*** EXERCISE INPUTS

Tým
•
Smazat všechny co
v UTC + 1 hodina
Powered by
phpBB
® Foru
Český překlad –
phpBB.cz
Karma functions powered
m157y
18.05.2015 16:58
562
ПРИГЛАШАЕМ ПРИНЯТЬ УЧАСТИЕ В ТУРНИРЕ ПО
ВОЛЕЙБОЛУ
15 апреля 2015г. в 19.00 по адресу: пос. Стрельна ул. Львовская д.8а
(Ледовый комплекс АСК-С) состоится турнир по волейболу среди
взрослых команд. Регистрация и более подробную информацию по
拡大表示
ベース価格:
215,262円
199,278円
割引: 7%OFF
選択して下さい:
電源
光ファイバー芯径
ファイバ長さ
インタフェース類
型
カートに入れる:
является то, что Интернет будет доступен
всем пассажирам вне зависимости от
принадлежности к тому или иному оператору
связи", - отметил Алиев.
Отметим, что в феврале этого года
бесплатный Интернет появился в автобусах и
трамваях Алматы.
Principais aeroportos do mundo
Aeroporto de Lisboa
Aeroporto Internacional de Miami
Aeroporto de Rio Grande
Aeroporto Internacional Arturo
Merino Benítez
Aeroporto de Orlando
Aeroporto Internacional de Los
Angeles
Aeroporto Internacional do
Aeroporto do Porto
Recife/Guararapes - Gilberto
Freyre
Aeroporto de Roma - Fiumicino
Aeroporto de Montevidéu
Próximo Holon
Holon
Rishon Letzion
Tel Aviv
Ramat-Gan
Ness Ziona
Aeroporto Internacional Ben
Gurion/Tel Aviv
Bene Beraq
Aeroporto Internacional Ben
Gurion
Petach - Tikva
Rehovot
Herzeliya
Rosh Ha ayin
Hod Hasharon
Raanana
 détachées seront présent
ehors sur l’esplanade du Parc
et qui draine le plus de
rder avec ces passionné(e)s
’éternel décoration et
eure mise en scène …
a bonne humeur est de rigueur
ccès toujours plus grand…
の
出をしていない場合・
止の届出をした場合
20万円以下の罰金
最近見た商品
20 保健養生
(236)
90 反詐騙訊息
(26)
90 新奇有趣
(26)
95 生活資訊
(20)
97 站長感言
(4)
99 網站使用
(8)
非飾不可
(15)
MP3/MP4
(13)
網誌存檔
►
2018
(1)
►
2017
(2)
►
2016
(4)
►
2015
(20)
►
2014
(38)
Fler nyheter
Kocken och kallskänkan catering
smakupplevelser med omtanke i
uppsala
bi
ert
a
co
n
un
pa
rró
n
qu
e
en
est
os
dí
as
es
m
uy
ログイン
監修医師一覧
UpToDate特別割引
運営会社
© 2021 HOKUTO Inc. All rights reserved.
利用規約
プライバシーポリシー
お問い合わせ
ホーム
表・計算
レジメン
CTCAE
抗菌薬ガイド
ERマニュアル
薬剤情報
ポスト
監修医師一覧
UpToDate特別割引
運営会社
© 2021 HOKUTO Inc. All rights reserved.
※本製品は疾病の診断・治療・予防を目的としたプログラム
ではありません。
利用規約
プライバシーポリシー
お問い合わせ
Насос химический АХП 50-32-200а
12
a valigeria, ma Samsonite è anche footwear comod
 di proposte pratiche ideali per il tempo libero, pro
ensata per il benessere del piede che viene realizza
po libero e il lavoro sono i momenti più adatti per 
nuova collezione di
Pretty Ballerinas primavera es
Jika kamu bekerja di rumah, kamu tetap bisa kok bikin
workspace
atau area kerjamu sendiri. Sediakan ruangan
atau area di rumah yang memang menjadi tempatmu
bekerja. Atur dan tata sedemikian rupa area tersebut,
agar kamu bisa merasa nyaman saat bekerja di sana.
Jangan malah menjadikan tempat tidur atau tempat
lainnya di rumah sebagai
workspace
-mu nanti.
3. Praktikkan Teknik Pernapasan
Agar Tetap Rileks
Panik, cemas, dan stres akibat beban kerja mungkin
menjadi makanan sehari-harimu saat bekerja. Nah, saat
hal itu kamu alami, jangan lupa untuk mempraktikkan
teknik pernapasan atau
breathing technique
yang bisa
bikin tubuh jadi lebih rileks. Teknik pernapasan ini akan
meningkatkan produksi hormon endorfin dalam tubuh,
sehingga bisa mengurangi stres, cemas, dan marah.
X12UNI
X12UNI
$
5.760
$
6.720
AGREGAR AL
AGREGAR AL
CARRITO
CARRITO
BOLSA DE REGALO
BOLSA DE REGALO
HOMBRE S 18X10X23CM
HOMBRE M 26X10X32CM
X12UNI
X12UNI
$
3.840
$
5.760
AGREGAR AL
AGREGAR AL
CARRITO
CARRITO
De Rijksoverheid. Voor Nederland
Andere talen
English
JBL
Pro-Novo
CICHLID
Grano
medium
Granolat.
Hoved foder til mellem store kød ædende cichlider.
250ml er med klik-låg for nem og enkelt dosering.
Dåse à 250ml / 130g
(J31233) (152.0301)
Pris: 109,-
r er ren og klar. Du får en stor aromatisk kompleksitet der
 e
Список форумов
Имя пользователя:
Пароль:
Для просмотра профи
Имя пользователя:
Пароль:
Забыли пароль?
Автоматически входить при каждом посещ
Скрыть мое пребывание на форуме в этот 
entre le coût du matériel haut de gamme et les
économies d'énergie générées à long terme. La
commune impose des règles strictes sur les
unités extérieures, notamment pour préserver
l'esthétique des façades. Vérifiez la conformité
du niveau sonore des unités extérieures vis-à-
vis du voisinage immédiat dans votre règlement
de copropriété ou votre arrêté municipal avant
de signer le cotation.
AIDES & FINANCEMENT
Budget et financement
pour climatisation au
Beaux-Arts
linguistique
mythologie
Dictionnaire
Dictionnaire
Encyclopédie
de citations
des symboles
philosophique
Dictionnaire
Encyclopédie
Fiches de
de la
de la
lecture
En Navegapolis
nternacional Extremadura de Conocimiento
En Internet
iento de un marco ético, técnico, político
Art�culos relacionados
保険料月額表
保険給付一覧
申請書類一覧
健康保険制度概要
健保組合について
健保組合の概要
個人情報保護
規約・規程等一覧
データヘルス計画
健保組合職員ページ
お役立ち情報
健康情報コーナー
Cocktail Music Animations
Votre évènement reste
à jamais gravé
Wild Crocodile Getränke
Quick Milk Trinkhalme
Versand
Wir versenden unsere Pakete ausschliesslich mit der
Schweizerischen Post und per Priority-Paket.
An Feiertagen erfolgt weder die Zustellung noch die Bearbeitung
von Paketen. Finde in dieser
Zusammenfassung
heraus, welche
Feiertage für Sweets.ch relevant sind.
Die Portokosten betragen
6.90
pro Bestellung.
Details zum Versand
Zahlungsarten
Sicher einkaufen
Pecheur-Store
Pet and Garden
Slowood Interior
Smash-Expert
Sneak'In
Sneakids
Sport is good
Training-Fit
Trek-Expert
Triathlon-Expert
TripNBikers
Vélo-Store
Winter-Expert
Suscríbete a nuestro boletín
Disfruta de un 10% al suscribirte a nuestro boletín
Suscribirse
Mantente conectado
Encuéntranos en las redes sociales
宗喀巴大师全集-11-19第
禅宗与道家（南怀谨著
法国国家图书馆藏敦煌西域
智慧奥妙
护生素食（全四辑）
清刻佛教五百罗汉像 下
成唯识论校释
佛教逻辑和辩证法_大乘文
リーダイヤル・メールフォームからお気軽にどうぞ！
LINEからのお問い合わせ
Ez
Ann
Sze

******

▸ BRIEF:
Of the entries above, repeat exactly the lines from the line with "de citations" through the line with "Wir versenden unsere", both of them included.

▸ ANSWER SPACE:
de citations
des symboles
philosophique
Dictionnaire
Encyclopédie
Fiches de
de la
de la
lecture
En Navegapolis
nternacional Extremadura de Conocimiento
En Internet
iento de un marco ético, técnico, político
Art�culos relacionados
保険料月額表
保険給付一覧
申請書類一覧
健康保険制度概要
健保組合について
健保組合の概要
個人情報保護
規約・規程等一覧
データヘルス計画
健保組合職員ページ
お役立ち情報
健康情報コーナー
Cocktail Music Animations
Votre évènement reste
à jamais gravé
Wild Crocodile Getränke
Quick Milk Trinkhalme
Versand
Wir versenden unsere Pakete ausschliesslich mit der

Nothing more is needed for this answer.